Code and data for the CVPR 2020 paper 'Action Modifiers: Learning from Adverbs in Instructional Videos'.
The files containing the adverb annotations can be found in train.csv and test.csv. The files contain the following columns:
| Column Name | Type | Example | Description |
|---|---|---|---|
| id | int | 955 | Unique id for this adverb-action annotation |
| vid_id | string | S7wF6S5ywo4 | YouTube id for the video the annotation is for |
| weak_timestamp | float | 19.435 | Value in seconds of the action-adverb in the narration |
| clustered_adverb | string | quickly | Annotated adverb |
| clustered_action | string | cut | Annotated action |
| task_num | int | 105259 | The id for the task in the HowTo100M dataset |
| adverb | string | fast | The original adverb from the narration |
| action | string | slice | The original action from the narration |
The features can be downloaded here: https://drive.google.com/open?id=12POBotvtWimAv-PtRswCbUWYucUJ8Aic
This contains two files per entry in train.csv or test.csv, one for RGB features, one for flow features.

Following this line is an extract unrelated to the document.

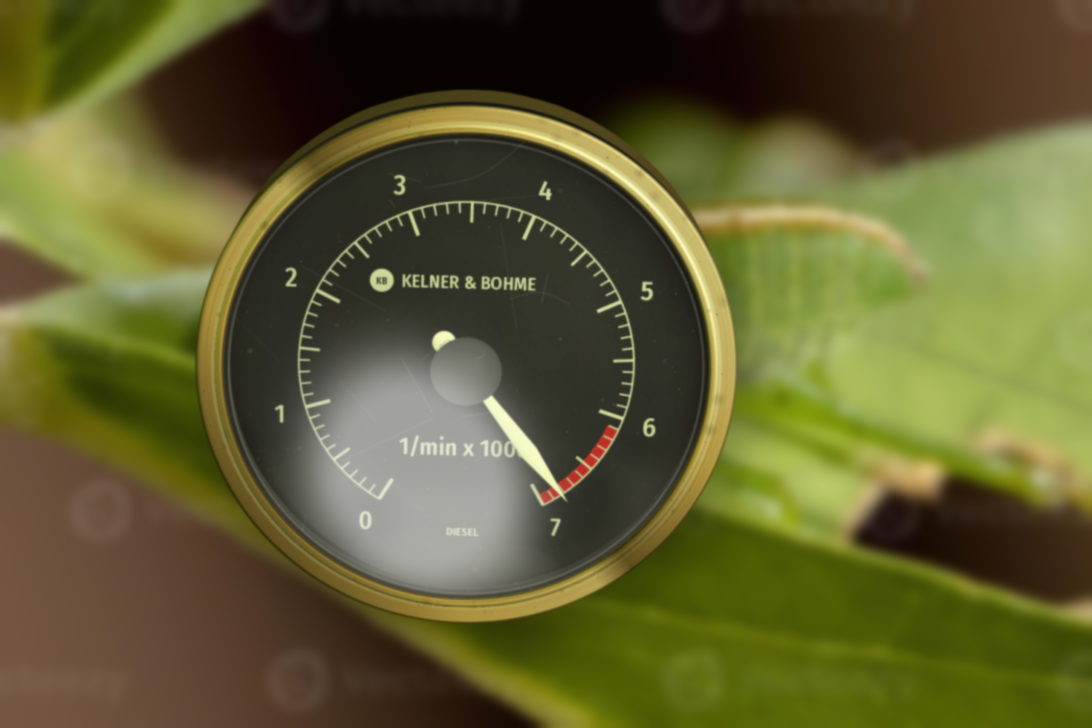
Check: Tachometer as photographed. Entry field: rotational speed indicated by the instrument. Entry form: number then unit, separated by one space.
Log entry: 6800 rpm
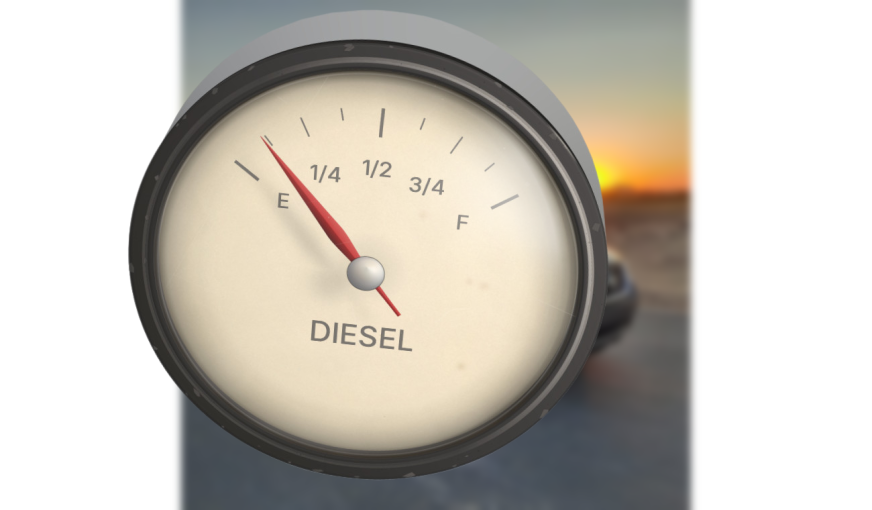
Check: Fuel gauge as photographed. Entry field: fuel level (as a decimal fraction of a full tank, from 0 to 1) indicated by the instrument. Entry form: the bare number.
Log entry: 0.125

Files are named <annotation_id>_<modality>.npz.
The videos can be downloaded using: python utils/download_videos.py <train.csv|test.csv> <download_dir> --trim 20
The --trim 20 argument extracts 20 seconds around the weak timestamp as used to extract features.
antonym.csv lists each adverb and its antonym
adverb_clusters.csv lists the clusters of adverbs with the following columns:
| Column Name | Type | Example | Description |
|---|---|---|---|
| adverb_id | int | 0 | ID of this adverb |
| cluster_key | string | coarsely | Main adverb representing the cluster |
| adverbs | list of strings | ['coarsley', 'coarse', 'thickly', 'not finely', 'not fine'] | Narrated adverbs in this cluster |
action_clusters.csv is defined similarly
To train the model run:
python train.py --feature-dir <path_to_directory_containing_features> --checkpoint-dir <path_to_save_checkpoints_to>
To train the model without first training the action embedding run
python train.py --no-pretrain-action --temporal-agg <sdp|average|single> --feature_dir <path_to_directory_containing_features> --checkpoint-dir <path_to_save_checkpoints_to>
To test a model run:
python test.py --laod <checkpoint_path> --temporal-agg <sdp|average|single> --feature-dir <path_to_features>
Models corresponding to results in the paper can be found under models/ they are:
- full_model.ckpt - the final result in the paper
- sdp.ckpt - the proposed model without the first stage of only training the action embedding
- average.ckpt - action modifiers without the temporal attention
- single.ckpt - action modifiers with only the second around the weak timestamp
- action.ckpt - a pretrained action embedding with scaled dot-product attention without action modifiers
To parse subtitles for action-adverb pairs you first need to download the subtitles and punctuated texts. Alternatively you can punctuate your own subtitles with this tool
Then run:
python get_action_adverb_pairs.py <path_to_subtitles> <path_to_punctuated texts> output.csv --adverb-file data/adverbs.csv --action-file data/actions.csv --task-list data/tasks.csv
--adverb-file, --action-file and --task-list are optional arguments use to filter the search space.